[Start of Attachment]
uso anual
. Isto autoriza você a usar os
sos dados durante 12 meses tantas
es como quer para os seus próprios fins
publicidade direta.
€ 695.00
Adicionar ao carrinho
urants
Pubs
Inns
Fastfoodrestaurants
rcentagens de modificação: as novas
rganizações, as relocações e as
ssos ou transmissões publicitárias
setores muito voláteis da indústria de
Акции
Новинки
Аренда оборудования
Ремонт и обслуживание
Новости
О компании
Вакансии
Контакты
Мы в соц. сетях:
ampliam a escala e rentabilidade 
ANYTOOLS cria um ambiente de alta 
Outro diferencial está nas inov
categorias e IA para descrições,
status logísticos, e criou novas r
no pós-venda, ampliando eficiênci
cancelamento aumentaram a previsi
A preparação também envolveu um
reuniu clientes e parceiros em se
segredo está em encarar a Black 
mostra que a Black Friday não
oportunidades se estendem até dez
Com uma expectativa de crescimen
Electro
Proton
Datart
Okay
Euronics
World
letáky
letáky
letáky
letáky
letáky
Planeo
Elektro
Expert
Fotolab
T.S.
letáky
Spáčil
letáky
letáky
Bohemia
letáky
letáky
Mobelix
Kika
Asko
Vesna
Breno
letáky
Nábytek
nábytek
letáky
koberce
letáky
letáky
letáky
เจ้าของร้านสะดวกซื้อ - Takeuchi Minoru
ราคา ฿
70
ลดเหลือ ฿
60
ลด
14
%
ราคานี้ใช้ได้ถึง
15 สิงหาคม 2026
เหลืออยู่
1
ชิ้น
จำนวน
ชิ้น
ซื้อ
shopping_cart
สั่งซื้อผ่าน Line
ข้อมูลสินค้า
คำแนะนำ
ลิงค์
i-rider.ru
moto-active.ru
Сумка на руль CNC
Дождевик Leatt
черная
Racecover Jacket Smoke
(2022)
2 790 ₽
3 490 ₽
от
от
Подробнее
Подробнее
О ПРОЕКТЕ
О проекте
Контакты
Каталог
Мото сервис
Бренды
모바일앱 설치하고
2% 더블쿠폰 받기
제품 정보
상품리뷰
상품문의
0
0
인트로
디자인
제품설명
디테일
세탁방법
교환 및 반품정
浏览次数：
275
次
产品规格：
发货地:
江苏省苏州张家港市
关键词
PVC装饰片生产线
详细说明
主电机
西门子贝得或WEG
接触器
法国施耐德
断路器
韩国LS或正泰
[End of Attachment]
Task to complete: Pick out every line above that contains the word "Black" and copy it.

Answer section:
segredo está em encarar a Black 
mostra que a Black Friday não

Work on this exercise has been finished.